:: EXTRACT TO READ ::
Thanks for your email, Romain. It helps understand your goals and where
you're coming from. I'd also like to see a thinner core, and agree it's
beneficial to reduce dependencies where possible, especially when
supporting the usecase where the pipeline is constructed in an environment
other than an end-user's main.

It seems a lot of the portability work, despite being on the surface driven
by multi-language, aligns well with many of these goals. For example, all
the work going on in runners-core to provide a rich library that all (Java,
and perhaps non-Java) runners can leverage to do DAG preprocessing (fusion,
combiner lifting, ...) and handle the low-level details of managing worker
subprocesses. As you state, the more we can put into these libraries, the
more all runners can get "for free" by interacting with them, while still
providing the flexibility to adapt to their differing models and strengths.

Getting this right is, for me at least, one of the highest priorities for
Beam.
:::
:: SUPPLIED INFORMATION ::
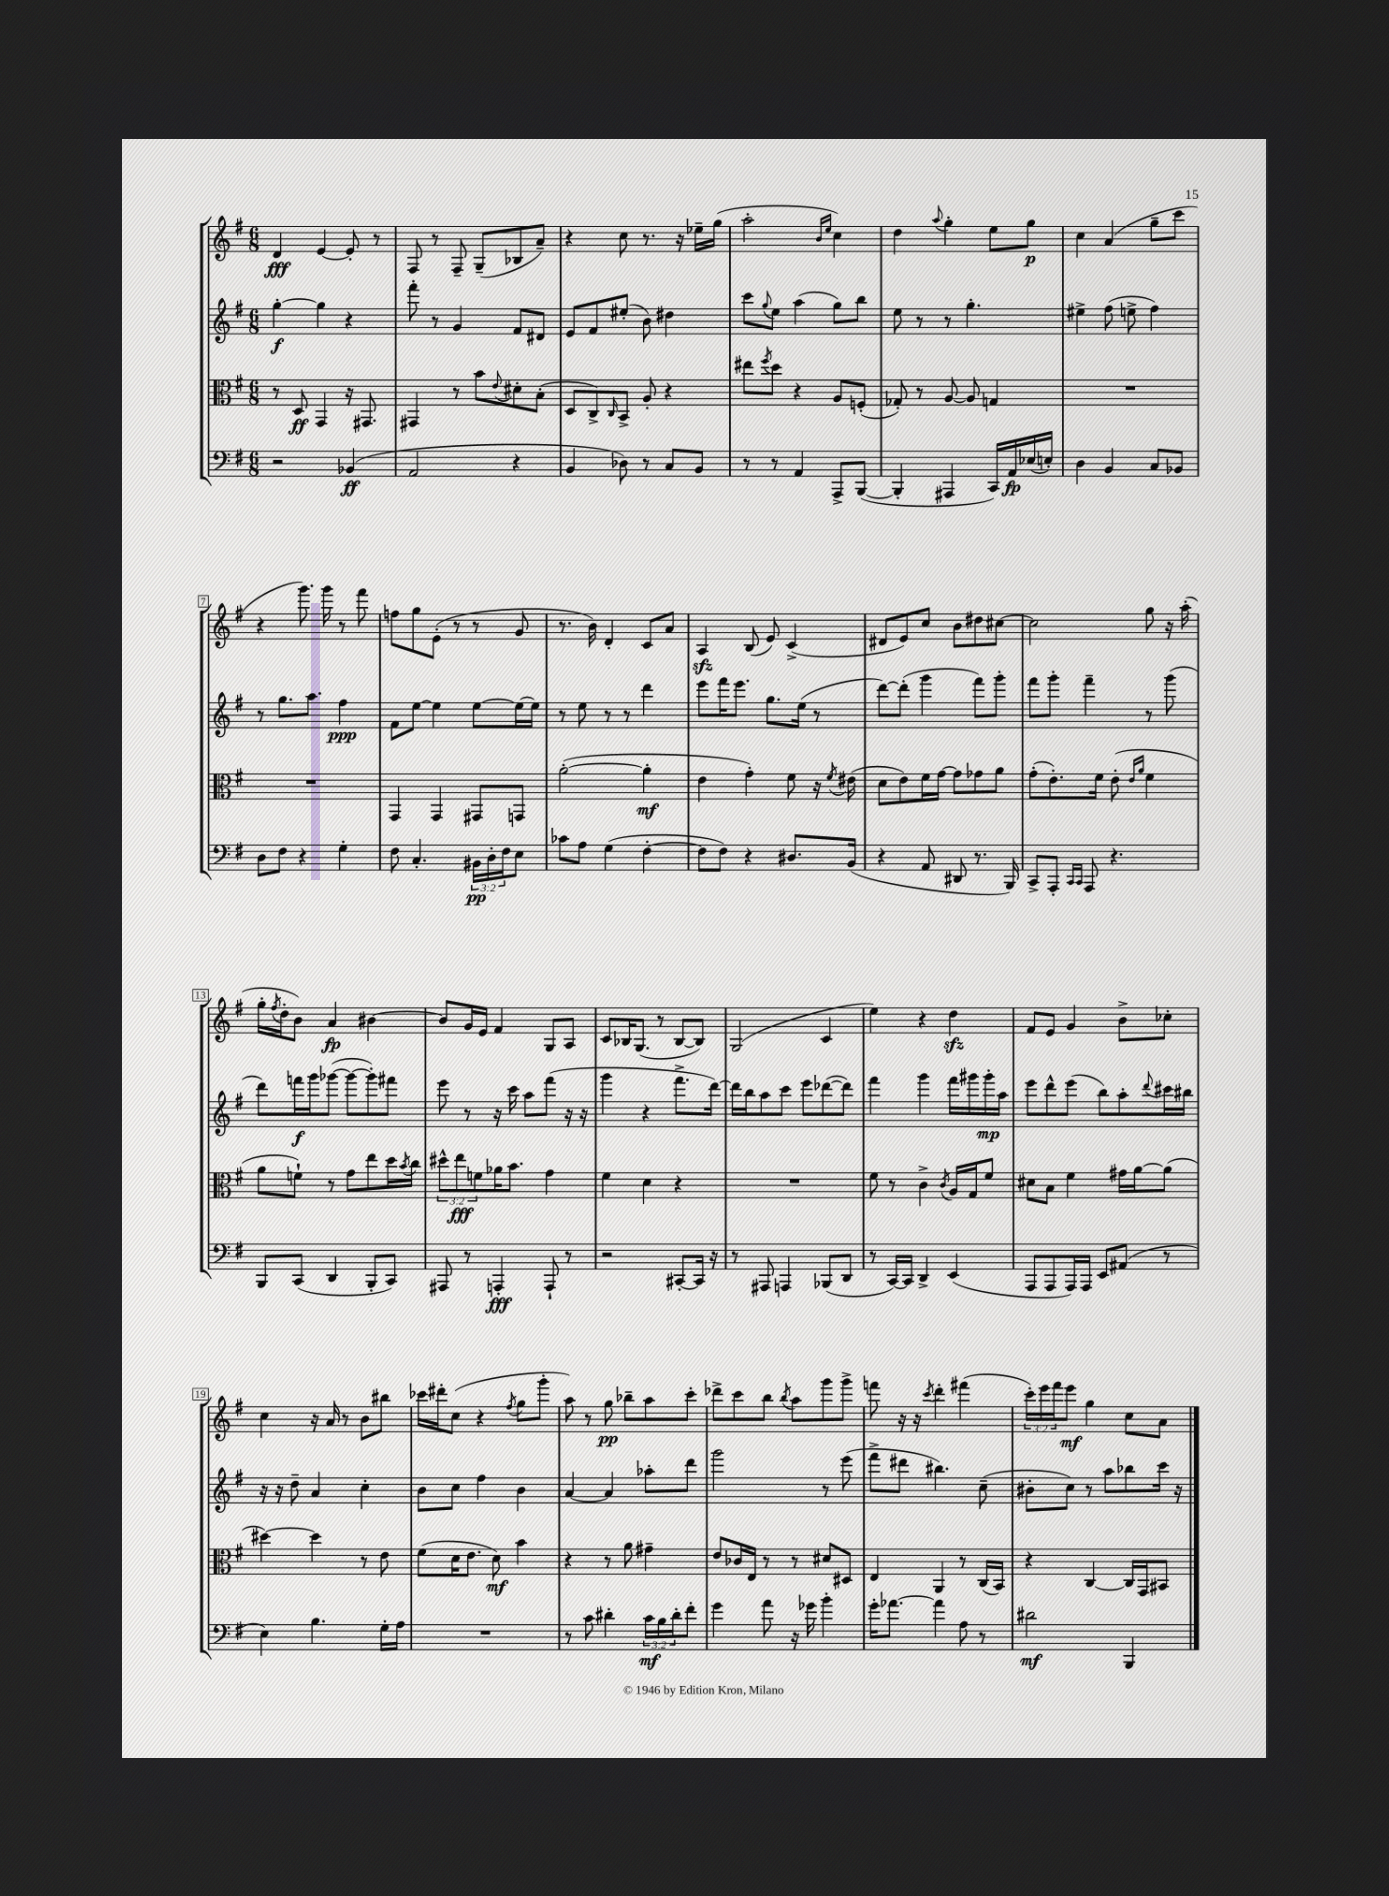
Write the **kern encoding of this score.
:::
__DIRECTIONS FOR THIS TASK__.
Continue the email about a thinner Beam core and the portability work, beginning right after its final sentence.

__ANSWER TO THIS EXERCISE__.
- Robert
On Wed, May 16, 2018 at 11:51 AM Kenneth Knowles <k...@google.com> wrote:

> Hi Romain,

> This gives a clear view of your perspective. I also recommend you ask
around to those who have been working on Beam and big data processing for a
long time to learn more about their perspective.

> Your "Beam Analysis" is pretty accurate about what we've been trying to
build. I would say (a) & (b) as "any language on any runner" and (c) is our
plan of how to do it: define primitives which are fundamental to parallel
processing and formalize a language-independent representation, with
adapters for each language and data processing engine.

> Of course anyone in the community may have their own particular goal. We
don't control what they work on, and we are grateful for their efforts.

> Technically, there is plenty to agree with. I think as you learn about
Beam you will find that many of your suggestions are already handled in
some way. You may also continue to learn sometimes about the specific
reasons things are done in a different way than you expected. These should
help you find how to build what you want to build.

> Kenn

> On Wed, May 16, 2018 at 1:14 AM Romain Manni-Bucau <rmannibu...@gmail.com>
wrote:

>> Hi guys,

>> Since it is not the first time we have a thread where we end up not
understanding each other, I'd like to take this as an opportunity to
clarify what i'm looking for, in a more formal way. This assumes our
misunderstandings come from the fact I mainly tried to fix issues one by
ones, instead of painting the big picture I'm getting after. (My rational
was I was not able to invest more time in that but I start to think it was
not a good chocie). I really hope it helps.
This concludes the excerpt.